> EXERCISE PROMPT: Arrange every line of the rows below as a Markdown table with the columns "Line No." and "Text", skipping blank lines and leaving out the picture.

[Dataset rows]
____

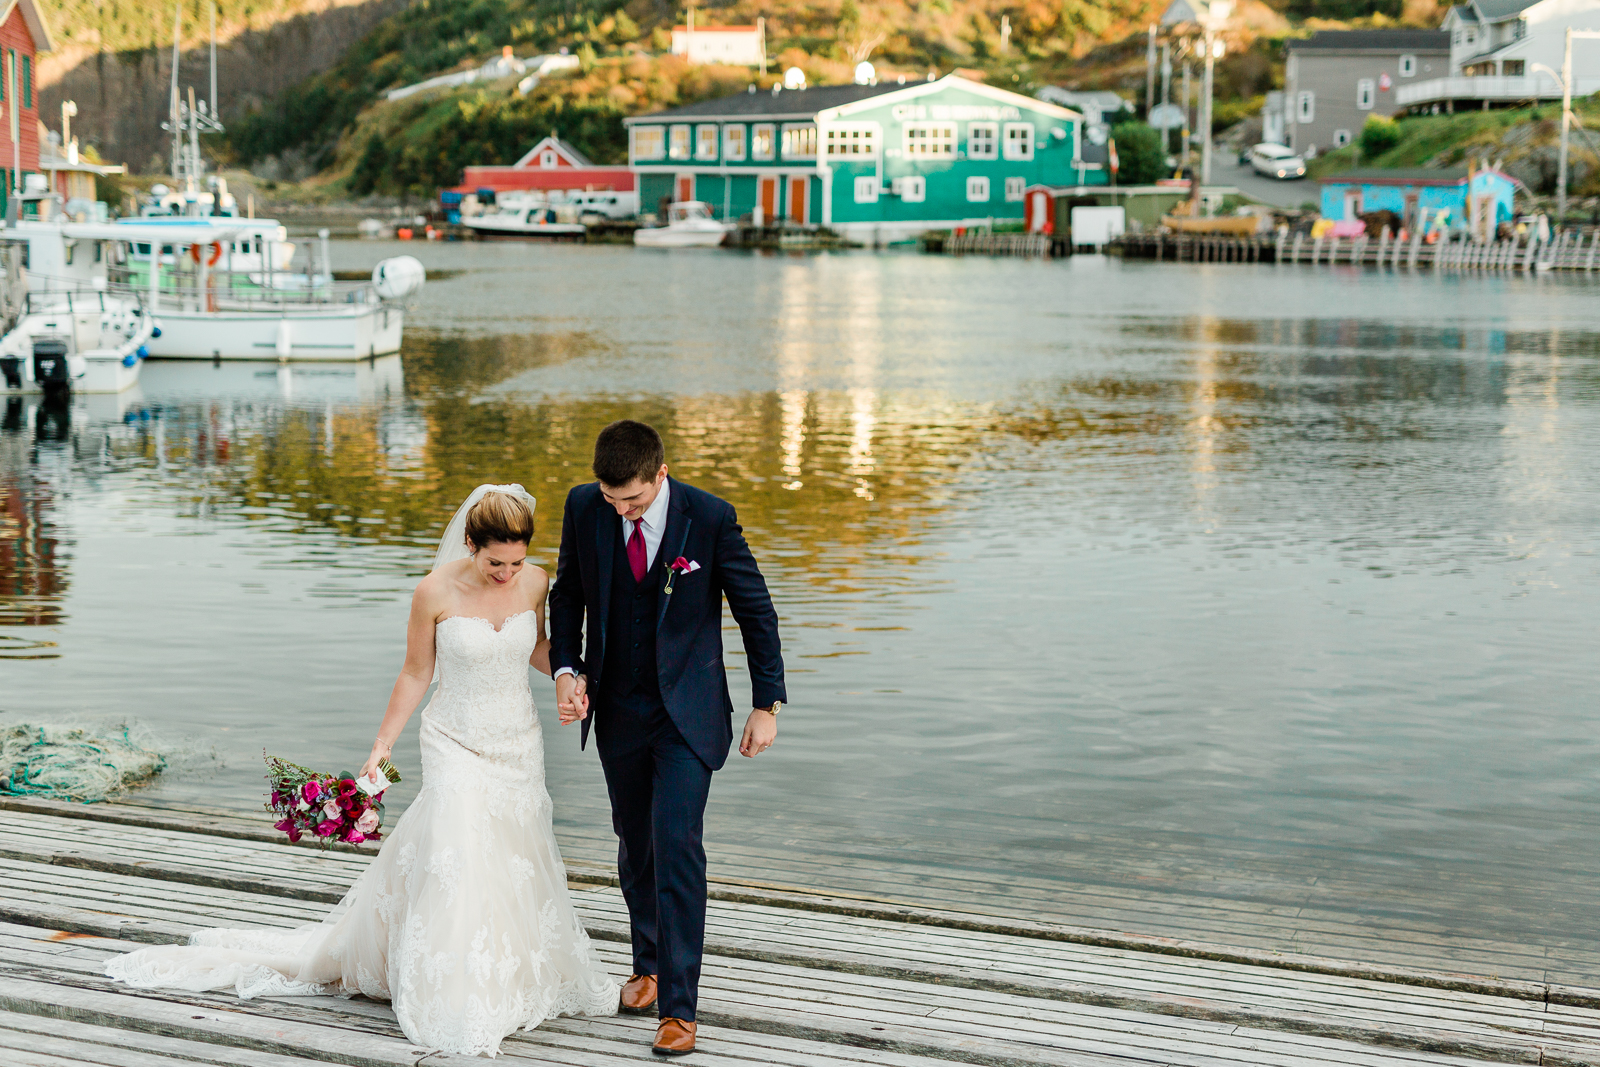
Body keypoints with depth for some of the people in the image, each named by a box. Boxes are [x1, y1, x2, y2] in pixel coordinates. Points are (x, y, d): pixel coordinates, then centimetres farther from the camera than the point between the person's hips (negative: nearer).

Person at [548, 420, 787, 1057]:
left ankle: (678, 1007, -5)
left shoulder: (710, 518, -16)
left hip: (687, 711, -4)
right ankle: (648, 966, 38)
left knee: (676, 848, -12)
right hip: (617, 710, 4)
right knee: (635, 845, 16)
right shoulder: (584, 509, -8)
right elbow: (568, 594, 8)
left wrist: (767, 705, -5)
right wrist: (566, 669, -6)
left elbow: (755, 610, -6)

____

> SOLUTION FOR THIS EXERCISE:
| Line No. | Text |
|---|---|
| 1 | Body keypoints with depth for some of the people in the image, each named by a box. Boxes are [x1, y1, x2, y2] in pixel coordinates. Points are (x, y, d): pixel coordinates, then centimetres farther from the camera than the point between the person's hips (negative: nearer). |
| 2 | Person at [548, 420, 787, 1057]: |
| 3 | left ankle: (678, 1007, -5) |
| 4 | left shoulder: (710, 518, -16) |
| 5 | left hip: (687, 711, -4) |
| 6 | right ankle: (648, 966, 38) |
| 7 | left knee: (676, 848, -12) |
| 8 | right hip: (617, 710, 4) |
| 9 | right knee: (635, 845, 16) |
| 10 | right shoulder: (584, 509, -8) |
| 11 | right elbow: (568, 594, 8) |
| 12 | left wrist: (767, 705, -5) |
| 13 | right wrist: (566, 669, -6) |
| 14 | left elbow: (755, 610, -6) |